(Scene geometry reasoning data)

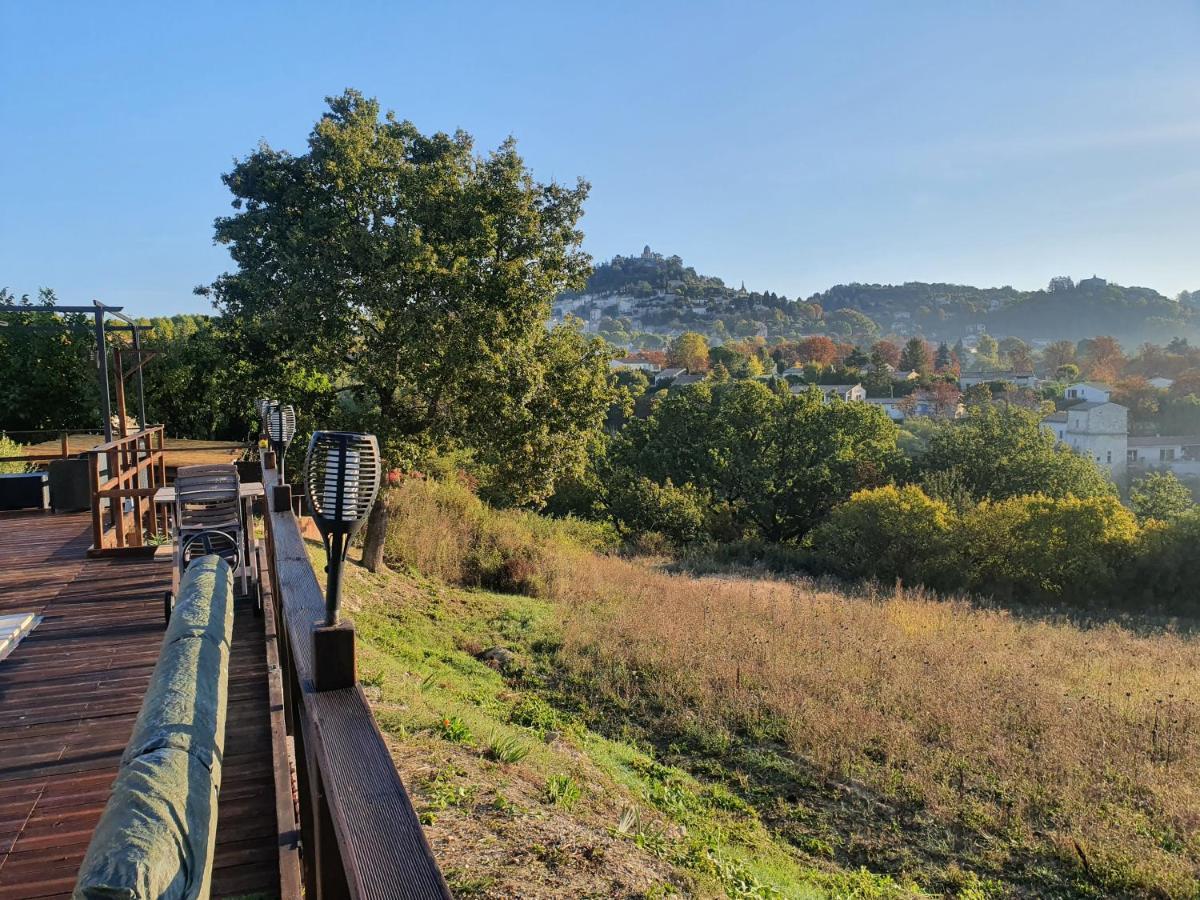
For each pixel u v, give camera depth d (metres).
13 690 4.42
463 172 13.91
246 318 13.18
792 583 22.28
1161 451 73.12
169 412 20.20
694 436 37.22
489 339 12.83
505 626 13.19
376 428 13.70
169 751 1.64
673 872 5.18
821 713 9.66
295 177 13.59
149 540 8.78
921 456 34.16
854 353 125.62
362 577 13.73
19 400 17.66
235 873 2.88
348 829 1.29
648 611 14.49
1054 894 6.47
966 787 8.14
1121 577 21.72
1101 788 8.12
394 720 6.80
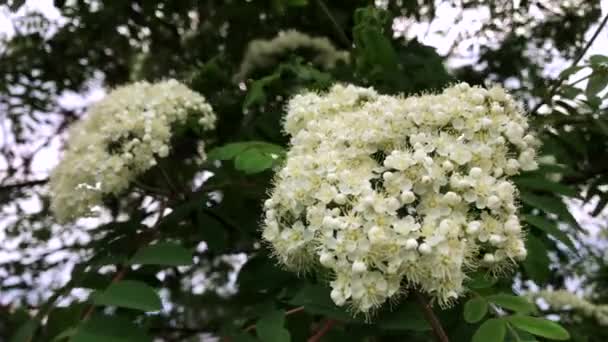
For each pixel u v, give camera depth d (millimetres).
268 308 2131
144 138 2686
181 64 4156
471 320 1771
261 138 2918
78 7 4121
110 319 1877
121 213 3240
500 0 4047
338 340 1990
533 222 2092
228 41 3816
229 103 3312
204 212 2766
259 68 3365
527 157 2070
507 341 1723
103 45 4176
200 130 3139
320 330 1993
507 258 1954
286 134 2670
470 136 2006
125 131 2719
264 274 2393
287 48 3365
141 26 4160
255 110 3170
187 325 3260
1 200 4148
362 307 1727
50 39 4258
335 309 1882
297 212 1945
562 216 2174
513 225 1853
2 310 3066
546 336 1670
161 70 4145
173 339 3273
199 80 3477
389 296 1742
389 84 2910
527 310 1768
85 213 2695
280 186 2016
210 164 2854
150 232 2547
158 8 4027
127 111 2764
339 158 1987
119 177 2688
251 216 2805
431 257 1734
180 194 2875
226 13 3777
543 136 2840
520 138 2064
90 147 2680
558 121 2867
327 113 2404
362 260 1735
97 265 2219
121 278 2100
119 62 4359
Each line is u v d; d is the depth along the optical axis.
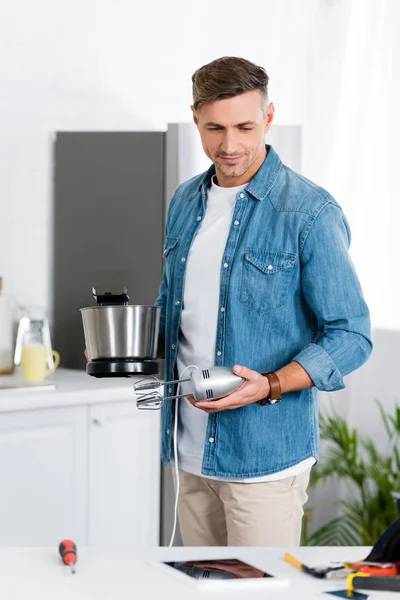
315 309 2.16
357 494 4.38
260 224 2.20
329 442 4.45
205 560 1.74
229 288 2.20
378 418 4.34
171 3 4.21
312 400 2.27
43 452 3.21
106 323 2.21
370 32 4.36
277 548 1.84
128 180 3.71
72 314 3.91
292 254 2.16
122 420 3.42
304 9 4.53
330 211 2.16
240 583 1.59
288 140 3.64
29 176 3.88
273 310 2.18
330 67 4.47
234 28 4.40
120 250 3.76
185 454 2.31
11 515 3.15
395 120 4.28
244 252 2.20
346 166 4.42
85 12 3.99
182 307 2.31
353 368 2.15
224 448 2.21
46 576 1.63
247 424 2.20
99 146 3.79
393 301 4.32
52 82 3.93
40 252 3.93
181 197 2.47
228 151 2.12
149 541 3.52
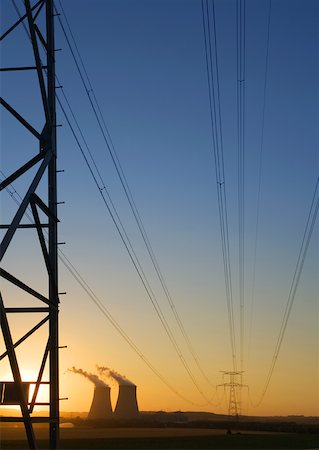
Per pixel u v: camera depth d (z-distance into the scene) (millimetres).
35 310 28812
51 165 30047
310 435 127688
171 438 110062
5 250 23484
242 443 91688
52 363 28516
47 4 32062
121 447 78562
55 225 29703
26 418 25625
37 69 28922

## Exercise details
Exact copy, no pictures. Write out the lines in the entries above, starting with the line with "110 319 1877" and going on through the line with "185 454 2.31", keeping both.

## Answer section
110 319 1877
121 213 3240
500 0 4047
338 340 1990
533 222 2092
228 41 3816
229 103 3312
204 212 2766
259 68 3365
527 157 2070
507 341 1723
103 45 4176
200 130 3139
320 330 1993
507 258 1954
286 134 2670
470 136 2006
125 131 2719
264 274 2393
287 48 3365
141 26 4160
255 110 3170
187 325 3260
1 200 4148
362 307 1727
50 39 4258
335 309 1882
297 212 1945
562 216 2174
513 225 1853
2 310 3066
546 336 1670
161 70 4145
173 339 3273
199 80 3477
389 296 1742
389 84 2910
527 310 1768
85 213 2695
280 186 2016
210 164 2854
150 232 2547
158 8 4027
127 111 2764
339 158 1987
119 177 2688
251 216 2805
431 257 1734
180 194 2875
226 13 3777
543 136 2840
520 138 2064
90 147 2680
558 121 2867
327 113 2404
362 260 1735
97 265 2219
121 278 2100
119 62 4359
Each line is u v d; d is the depth along the optical axis.
315 309 2.16
357 494 4.38
260 224 2.20
329 442 4.45
205 560 1.74
229 288 2.20
378 418 4.34
171 3 4.21
312 400 2.27
43 452 3.21
106 323 2.21
370 32 4.36
277 548 1.84
128 180 3.71
72 314 3.91
292 254 2.16
122 420 3.42
304 9 4.53
330 211 2.16
240 583 1.59
288 140 3.64
29 176 3.88
273 310 2.18
330 67 4.47
234 28 4.40
120 250 3.76
185 454 2.31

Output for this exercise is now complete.